Definitely worth a look if you have even a passing interest in tubes and the like.

On the 2nd floor, go up the escalator and turn left. Audio and PA gear (Mics, cables mixing desks, lighting, etc), also lots of audio/RF connectors and cable including Amphenol, Canare, Belden, Neutrik etc, etc. They sell hand tools and even DeOxit too.
They are also on the 3rd floor of the Tokyo Radio Department Store with connectors, fans, 'wall wart' power supplies and NiCd/NiMh/Lipo batteries and 1st floor with arcade machine parts and general electronics tools.

Amplifiers, tubes, speakers, parts etc.

Kasuga Musen:
Amplifiers, tubes, speakers, parts etc.

Nichibei Shoji:
Full of random electronics surplus and junk, the occasional bit of old test gear and often a really good deal on whatever happens to be there at the time.
Don't bother going here though, it's my favourite junk store so I want all the goodies for myself. :D

Oyaide Denki:
Lots of audio and other cables, connectors, 'audiophile grade' power outlets and plugs etc. (If you want to pay too much for a carbon fiber wall outlet with gold plated contacts, this is your store).
They sell silver solder too, which is useful.

Yamada Denki
This is the largest general electrical/electronics/whitegoods/etc store in Japan.
They have everything you could dream of when it comes to computer parts, TV's, Stereos, Camera gear(!), Fridges, appliances, etc.
Check out the 'International' section for stuff in 230V and 115V versions if you want an awesome rice cooker or one of those Japanese heated toilet seat with built in bidet or the like.
On the upper floors is the audio stuff with tubes and other 'audiophile' grade stuff. If you want to audition a set of Dynaudio speakers, then see a 4K projector and buy some expensive tubes, come here.
They do have some reasonable prices on general gear, but it's worth the look around just for the fun of seeing racks of hundreds of earbuds and headphones, and all the camera gear (!) etc, etc.

A very well stocked and reasonably priced PC parts store.
They have a number of branches, but I'll link to just the main ones below. Worth a look if you have any interest in PC parts, VR gear, etc.
Main Branch -
Tsukumo eX -

If you need electrical installation gear (cable ties, switches, power outlets, etc), conduit, mains cables, PDU's, optic fiber gear, LAN cables, and practically anything to wire and cable an electrical, LAN, or optic fiber installation or data rack etc (Including the rack itself), this is the place to visit.

Nice to see that in the age of the Internet Akihabara is still going strong. I was last there in the early 1990's and could have spent a week there.

TERRA Operative:
Yeah. It's definitely shrunk over time and the old guys have been retiring here and there to be replaced with anime merchandise stores, but there is still a lot of good stores to poke around in. :)
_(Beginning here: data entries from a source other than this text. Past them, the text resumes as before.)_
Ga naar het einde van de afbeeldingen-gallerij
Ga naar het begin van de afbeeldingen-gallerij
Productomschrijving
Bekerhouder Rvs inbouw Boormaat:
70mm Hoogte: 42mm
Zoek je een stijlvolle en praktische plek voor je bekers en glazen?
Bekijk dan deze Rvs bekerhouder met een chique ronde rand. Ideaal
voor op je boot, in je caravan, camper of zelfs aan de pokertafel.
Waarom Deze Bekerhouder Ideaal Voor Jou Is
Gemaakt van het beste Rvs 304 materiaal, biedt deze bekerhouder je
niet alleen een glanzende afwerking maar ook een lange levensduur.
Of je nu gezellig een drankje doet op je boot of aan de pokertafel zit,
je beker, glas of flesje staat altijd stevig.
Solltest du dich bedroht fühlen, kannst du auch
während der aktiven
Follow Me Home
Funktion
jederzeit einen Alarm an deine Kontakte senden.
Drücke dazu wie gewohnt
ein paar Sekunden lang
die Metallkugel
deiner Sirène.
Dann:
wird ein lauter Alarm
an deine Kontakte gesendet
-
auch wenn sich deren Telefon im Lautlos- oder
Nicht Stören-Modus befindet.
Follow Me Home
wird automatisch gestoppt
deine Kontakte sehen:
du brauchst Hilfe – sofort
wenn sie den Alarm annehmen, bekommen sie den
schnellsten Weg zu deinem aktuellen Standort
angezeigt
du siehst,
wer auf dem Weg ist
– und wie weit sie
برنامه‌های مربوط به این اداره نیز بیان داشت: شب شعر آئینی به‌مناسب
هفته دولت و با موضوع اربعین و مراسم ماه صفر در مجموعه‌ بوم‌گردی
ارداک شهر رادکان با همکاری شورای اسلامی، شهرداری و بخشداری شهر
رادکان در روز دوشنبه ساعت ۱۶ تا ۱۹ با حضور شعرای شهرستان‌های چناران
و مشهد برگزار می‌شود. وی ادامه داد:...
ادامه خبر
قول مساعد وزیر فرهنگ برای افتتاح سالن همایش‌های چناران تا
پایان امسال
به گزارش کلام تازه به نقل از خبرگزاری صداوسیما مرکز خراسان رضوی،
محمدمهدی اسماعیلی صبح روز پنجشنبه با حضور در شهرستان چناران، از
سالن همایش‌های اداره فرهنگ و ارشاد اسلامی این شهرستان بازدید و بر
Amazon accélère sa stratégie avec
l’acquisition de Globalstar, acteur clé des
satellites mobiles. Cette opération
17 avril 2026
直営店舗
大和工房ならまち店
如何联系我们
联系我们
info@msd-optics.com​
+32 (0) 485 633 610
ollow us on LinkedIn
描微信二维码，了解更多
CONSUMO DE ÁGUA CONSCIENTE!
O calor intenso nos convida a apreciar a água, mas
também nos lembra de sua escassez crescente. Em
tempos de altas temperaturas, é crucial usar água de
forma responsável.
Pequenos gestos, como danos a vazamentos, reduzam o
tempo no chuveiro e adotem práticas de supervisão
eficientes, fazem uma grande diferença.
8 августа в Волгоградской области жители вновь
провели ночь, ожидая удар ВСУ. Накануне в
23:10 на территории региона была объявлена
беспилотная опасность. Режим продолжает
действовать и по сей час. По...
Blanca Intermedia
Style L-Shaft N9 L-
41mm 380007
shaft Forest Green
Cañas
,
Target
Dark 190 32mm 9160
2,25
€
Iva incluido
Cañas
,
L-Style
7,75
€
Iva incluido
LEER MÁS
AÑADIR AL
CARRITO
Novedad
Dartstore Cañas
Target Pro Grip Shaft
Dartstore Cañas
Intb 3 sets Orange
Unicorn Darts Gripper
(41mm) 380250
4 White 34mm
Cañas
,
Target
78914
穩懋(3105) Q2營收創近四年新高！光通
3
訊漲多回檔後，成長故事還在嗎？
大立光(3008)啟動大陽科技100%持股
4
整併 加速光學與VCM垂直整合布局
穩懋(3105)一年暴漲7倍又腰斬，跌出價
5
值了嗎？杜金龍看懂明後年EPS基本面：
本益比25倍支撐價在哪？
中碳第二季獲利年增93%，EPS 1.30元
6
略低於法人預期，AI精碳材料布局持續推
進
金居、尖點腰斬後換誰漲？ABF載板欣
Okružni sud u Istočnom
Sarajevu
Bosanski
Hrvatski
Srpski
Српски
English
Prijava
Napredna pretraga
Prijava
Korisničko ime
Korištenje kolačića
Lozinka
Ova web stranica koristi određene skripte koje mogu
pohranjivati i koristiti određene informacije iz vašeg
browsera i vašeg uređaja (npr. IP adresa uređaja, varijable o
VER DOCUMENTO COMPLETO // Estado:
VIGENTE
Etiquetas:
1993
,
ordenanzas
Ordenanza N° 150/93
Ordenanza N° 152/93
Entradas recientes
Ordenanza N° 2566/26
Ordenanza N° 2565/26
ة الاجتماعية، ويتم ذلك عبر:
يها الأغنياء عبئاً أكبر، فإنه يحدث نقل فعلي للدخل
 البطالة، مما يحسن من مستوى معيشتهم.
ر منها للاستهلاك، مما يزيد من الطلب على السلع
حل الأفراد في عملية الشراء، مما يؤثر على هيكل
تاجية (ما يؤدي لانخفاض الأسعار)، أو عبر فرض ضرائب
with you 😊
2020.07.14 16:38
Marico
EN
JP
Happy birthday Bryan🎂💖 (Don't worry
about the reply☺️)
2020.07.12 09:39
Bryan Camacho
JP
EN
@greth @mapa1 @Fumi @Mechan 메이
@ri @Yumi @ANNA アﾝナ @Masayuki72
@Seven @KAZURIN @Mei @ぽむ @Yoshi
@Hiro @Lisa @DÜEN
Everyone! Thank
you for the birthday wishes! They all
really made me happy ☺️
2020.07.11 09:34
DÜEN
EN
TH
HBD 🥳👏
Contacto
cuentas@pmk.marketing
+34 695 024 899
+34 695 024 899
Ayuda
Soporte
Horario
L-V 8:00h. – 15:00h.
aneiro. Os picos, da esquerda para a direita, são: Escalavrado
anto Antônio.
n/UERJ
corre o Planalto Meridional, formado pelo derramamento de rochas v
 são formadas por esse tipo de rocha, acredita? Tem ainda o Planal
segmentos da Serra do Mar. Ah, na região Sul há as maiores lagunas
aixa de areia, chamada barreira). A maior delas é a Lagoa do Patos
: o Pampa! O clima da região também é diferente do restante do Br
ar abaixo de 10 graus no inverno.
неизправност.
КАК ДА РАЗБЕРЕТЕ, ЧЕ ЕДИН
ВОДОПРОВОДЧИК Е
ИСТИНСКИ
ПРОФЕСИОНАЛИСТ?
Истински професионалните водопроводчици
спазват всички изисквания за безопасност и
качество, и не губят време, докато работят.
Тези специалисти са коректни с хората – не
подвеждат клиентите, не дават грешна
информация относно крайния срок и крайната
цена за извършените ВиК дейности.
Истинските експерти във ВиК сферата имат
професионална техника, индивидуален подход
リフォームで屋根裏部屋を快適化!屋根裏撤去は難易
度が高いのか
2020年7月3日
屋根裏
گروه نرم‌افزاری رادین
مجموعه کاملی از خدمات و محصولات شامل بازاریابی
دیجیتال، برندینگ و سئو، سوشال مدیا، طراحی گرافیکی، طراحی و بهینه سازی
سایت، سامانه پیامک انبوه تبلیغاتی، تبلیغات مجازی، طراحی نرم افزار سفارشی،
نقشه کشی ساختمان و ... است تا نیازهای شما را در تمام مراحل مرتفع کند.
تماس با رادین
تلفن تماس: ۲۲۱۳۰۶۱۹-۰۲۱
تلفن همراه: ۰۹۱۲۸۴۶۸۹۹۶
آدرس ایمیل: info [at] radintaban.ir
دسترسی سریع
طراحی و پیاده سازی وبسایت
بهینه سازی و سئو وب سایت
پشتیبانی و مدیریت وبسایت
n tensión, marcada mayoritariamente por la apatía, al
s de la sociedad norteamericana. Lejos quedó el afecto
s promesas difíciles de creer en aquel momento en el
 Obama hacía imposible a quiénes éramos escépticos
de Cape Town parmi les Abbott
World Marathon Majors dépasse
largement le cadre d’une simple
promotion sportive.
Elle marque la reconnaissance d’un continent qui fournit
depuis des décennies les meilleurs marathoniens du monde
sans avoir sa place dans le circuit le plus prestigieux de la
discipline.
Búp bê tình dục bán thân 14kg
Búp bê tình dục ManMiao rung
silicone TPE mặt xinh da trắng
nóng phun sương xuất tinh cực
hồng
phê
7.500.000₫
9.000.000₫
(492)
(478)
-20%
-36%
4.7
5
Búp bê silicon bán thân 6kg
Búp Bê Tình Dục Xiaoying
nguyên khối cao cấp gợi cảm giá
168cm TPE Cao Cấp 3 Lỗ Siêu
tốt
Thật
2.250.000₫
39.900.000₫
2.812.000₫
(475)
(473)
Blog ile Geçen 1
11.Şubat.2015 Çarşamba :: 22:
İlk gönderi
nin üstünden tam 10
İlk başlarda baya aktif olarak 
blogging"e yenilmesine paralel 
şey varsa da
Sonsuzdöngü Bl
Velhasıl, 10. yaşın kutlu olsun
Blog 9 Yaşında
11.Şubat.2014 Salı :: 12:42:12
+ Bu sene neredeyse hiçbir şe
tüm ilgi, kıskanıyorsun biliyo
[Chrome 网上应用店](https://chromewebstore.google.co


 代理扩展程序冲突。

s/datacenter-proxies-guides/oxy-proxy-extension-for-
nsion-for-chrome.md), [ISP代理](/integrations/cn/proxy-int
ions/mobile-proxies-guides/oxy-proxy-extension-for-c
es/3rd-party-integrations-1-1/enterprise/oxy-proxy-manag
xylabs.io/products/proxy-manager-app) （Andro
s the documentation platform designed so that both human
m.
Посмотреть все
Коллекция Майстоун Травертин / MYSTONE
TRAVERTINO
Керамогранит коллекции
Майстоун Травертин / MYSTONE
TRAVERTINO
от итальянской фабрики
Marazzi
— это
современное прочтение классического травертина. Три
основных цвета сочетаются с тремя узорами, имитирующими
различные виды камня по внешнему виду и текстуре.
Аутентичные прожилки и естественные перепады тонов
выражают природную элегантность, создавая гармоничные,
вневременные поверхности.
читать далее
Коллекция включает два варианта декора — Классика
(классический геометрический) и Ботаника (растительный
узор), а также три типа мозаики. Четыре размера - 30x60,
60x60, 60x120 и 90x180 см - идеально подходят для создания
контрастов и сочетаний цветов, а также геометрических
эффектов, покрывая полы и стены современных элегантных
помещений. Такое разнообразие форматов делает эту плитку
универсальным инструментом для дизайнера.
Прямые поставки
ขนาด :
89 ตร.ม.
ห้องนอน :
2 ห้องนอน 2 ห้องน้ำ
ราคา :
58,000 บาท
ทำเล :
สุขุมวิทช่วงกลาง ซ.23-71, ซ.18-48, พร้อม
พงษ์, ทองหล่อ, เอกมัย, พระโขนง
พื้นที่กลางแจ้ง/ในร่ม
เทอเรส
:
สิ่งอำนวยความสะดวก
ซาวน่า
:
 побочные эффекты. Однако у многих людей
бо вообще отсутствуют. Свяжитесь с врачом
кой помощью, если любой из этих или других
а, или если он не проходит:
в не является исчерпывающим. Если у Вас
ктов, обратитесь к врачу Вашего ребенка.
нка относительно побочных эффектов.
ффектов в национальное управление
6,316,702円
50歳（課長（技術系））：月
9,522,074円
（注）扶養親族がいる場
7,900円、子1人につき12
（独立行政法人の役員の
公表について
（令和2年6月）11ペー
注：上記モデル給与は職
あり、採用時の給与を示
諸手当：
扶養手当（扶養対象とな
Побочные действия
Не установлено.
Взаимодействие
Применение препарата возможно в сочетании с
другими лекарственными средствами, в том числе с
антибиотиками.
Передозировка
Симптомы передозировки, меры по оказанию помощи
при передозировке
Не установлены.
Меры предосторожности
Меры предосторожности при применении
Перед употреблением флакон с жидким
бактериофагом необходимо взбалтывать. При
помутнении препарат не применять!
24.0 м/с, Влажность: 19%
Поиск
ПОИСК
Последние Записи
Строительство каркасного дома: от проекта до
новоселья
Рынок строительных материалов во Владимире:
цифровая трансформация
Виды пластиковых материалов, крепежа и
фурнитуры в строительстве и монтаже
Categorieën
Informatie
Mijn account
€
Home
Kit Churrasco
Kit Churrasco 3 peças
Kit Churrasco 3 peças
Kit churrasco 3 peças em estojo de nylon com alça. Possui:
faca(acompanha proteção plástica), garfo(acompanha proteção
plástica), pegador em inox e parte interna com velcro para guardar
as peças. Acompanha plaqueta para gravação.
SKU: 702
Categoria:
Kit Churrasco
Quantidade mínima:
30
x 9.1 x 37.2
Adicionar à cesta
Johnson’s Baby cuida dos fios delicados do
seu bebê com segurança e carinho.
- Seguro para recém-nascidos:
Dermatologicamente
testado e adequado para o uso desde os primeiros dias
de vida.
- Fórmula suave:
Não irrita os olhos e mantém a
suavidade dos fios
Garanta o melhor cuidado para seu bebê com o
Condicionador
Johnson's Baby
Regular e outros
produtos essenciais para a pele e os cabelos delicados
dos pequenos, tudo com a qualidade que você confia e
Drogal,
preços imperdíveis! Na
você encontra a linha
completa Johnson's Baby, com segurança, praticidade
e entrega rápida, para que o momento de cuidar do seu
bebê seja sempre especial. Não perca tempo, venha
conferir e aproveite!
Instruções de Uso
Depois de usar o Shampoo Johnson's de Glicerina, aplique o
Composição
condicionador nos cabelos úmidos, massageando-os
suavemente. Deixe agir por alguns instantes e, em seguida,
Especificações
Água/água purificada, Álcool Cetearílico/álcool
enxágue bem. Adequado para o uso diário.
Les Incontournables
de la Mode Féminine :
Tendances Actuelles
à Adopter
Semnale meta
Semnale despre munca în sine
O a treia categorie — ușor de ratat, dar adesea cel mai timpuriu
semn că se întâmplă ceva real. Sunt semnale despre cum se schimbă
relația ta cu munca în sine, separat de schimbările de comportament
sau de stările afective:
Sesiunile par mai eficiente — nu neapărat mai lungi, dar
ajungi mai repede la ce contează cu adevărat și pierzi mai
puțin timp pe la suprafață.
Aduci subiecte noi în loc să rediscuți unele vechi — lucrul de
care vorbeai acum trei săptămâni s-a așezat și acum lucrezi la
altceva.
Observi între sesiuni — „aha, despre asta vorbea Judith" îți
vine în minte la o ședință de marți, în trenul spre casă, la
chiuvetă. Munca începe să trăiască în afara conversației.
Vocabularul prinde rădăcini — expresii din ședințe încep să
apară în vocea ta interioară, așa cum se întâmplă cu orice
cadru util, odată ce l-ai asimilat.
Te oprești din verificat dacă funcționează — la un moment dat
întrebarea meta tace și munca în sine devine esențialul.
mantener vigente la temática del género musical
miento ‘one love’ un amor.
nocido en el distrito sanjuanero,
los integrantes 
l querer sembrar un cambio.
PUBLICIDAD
Just wondering.... do locals go to real shops or buy online from Rakuten or Monotaro or other???

Yodobashi Camera is not a camera store and worth a look in Japan. Bic Camera has more locations and higher prices - also not a camera store.

Monotaro is good for hardware. Navigating takes some learning but well worth it. Rakuten is cheaper but has free shipping over SG200. Anislo (Japan Post) is not shipping ex Japan due to covid.

TERRA Operative:
Here people use a bit of both, some online some real shops. Some stuff I've only found online, some I've only found offline, it's just luck of the draw sometimes.

Rakuten is basically a direct competitor to Amazon, but with a crappier UX (They allow the sellers to do almost as they please in their listings so you get listings that are almost 90% advertising for that sellers other items... Amazon have that rubbish locked down). is good for general business/workshop/tools/office stuff. A better one for real machine parts and tools is Misumi-Vona.